EXERCISE OBJECTIVE
Find the line containing "hfov_deg: 36.2" in the entries below. Restate it and each line after it, word for word, up to and including the line containing "f_number: 14".

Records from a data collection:
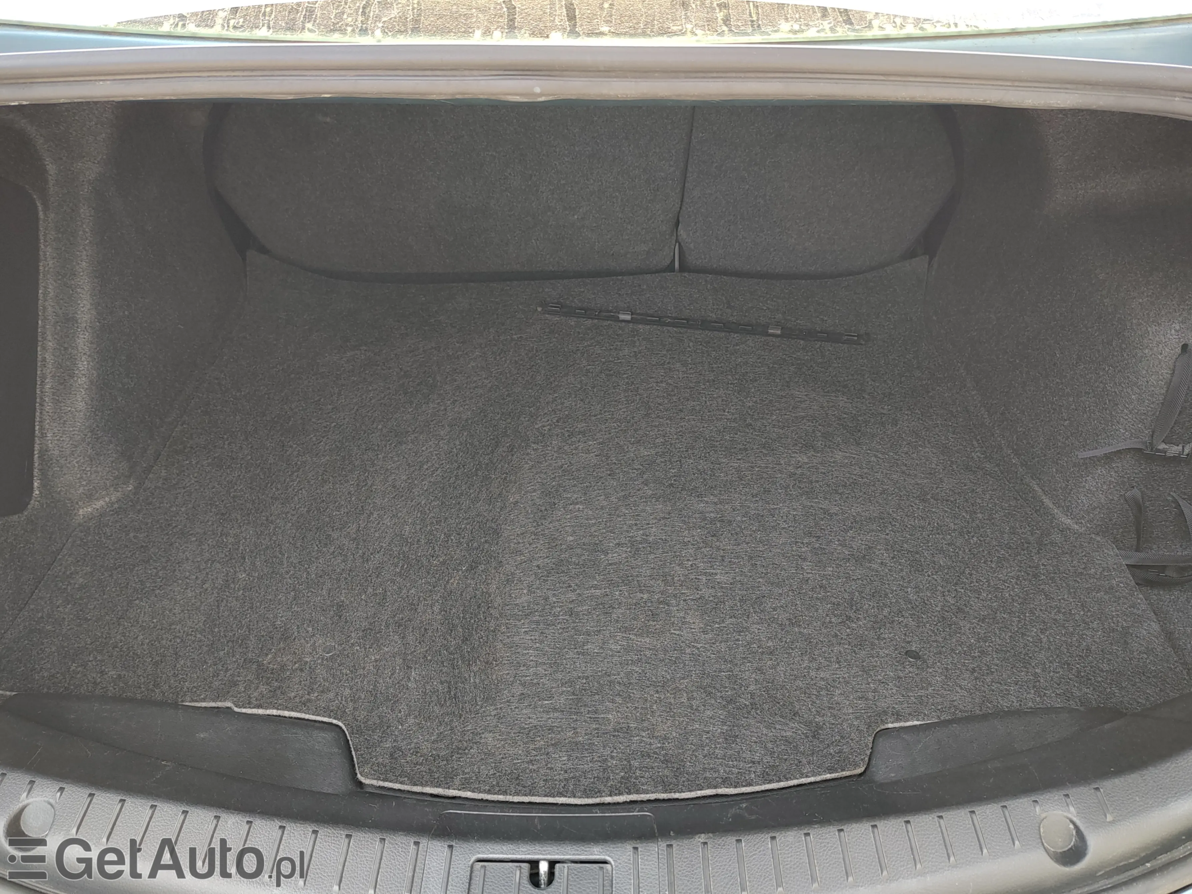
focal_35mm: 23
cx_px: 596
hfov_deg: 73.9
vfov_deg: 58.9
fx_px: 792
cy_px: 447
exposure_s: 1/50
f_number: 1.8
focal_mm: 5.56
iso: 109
--
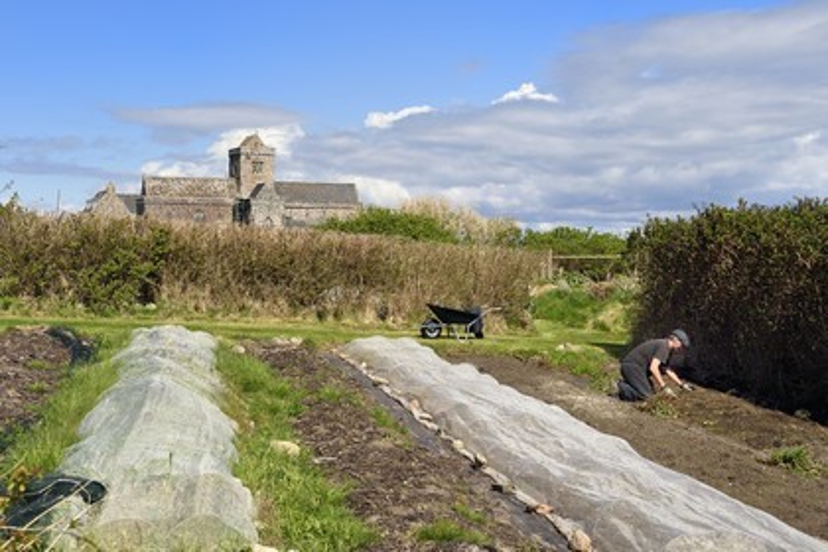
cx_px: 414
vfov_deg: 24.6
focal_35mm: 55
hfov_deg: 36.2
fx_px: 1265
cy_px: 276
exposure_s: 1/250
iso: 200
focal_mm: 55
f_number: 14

TASK ANSWER
hfov_deg: 36.2
fx_px: 1265
cy_px: 276
exposure_s: 1/250
iso: 200
focal_mm: 55
f_number: 14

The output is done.